Jason Beal is the Emergency Operations Director for the Fairbanks North Star Borough. He says homeowners might consider a no-snow zone near walls of buildings.

“If there's big piles that are next to people's houses that sometimes can seep into the crawl spaces or basements, or even creating a little bit of a perimeter,” Beal said.

Both Beal and Ackerman are part of the Fairbanks Stormwater advisory committee with representatives from the borough, the Cities of Fairbanks and North Pole, University of Alaska Fairbanks and the Department of Transportation. The focus is keeping the water that goes down storm drains clean.

“Making sure everyone knows that the storm drain system is tied directly to the Chena River, as well as Noyes Slough and the Chena Slough down in North Pole,” Ackerman said.

Managers remind residents to keep dog feces or debris out of melting snow so it doesn’t end up in the river.

Ackerman says folks who live inside the Fairbanks city limits could call if they get flooding.

“You can call either the public works superintendent or myself to report an imminent threat of flooding, if it's up against your building or your personal property, and we will respond as quickly as possible,” he said.

But those that live outside of Fairbanks and North Pole will need to call their Road Service Area Commissioners.

March has been cooler which has slowed some of the dramatic melting, and April temperatures are forecast to be normal. Beal says they are also keeping an eye on the Chena River, and hope there is no spike to 70 degrees.

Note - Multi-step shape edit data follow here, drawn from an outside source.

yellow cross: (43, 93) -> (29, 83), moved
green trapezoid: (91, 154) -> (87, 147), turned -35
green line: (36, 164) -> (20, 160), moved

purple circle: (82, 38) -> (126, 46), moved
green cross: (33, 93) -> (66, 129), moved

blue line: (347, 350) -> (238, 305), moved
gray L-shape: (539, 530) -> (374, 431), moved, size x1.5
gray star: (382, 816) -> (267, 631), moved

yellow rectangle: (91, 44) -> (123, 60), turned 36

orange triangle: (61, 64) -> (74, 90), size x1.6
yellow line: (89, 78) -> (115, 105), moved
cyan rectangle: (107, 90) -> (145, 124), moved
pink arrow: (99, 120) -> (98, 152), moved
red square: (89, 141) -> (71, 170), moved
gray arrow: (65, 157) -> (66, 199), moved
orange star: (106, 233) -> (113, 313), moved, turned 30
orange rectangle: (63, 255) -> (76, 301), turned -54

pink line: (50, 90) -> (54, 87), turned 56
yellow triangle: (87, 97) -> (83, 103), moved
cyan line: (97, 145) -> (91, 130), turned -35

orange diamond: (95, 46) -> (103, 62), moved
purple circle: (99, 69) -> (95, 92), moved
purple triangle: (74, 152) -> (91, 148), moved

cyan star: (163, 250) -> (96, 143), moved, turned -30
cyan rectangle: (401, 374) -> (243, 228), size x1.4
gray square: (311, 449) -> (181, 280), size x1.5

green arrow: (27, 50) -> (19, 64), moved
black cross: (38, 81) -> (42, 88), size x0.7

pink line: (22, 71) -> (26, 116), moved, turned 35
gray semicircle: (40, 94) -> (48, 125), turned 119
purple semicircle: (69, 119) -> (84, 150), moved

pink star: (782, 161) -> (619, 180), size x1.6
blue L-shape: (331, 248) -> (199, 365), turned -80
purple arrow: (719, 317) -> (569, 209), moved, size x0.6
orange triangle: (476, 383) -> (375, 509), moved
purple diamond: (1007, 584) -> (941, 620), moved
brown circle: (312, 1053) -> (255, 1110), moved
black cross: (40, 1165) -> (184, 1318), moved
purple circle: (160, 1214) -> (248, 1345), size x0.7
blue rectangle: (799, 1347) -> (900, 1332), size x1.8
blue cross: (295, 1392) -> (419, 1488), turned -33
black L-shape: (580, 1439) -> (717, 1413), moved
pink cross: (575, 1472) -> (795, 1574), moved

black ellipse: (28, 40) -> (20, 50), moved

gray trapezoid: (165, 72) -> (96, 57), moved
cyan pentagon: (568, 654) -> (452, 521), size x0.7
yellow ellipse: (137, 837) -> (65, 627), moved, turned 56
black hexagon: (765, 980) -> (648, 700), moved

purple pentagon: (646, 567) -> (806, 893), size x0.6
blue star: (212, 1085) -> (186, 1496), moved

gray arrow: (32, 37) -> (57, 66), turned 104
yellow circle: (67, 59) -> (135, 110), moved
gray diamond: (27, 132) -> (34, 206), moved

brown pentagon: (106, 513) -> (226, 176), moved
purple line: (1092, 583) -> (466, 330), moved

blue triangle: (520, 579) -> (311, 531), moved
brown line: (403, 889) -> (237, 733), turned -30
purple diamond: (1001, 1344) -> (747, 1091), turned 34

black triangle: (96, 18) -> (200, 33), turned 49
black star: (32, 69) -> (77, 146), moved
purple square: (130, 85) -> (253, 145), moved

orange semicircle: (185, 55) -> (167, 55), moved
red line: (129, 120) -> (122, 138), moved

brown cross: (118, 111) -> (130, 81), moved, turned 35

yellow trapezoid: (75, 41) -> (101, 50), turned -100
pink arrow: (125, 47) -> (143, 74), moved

“The breakup or the dynamic breakup with the ice in the river, which could also be more towards ice jams. With that type of situation, conditions can deteriorate or change very rapidly and the water levels could rise within minutes,” said Beal.

And speaking of the Chena River, the Tanana Valley Watershed Association is holding a Storm Drain Art Contest to remind us that draining water ends up in the river. People can apply to join the contest on their website: anytime before 5 p.m. next Saturday, April 30.


  • Deadline for submissions is 5pm on April 30, 2022.
  • Artists will paint their designs on Lacey Street storm drains on Saturday, June 4th from 9am to 4pm (weather permitting).
  • Winning artists will receive $100 for each design painted.

The next meeting of the FSWAC committee is May 9.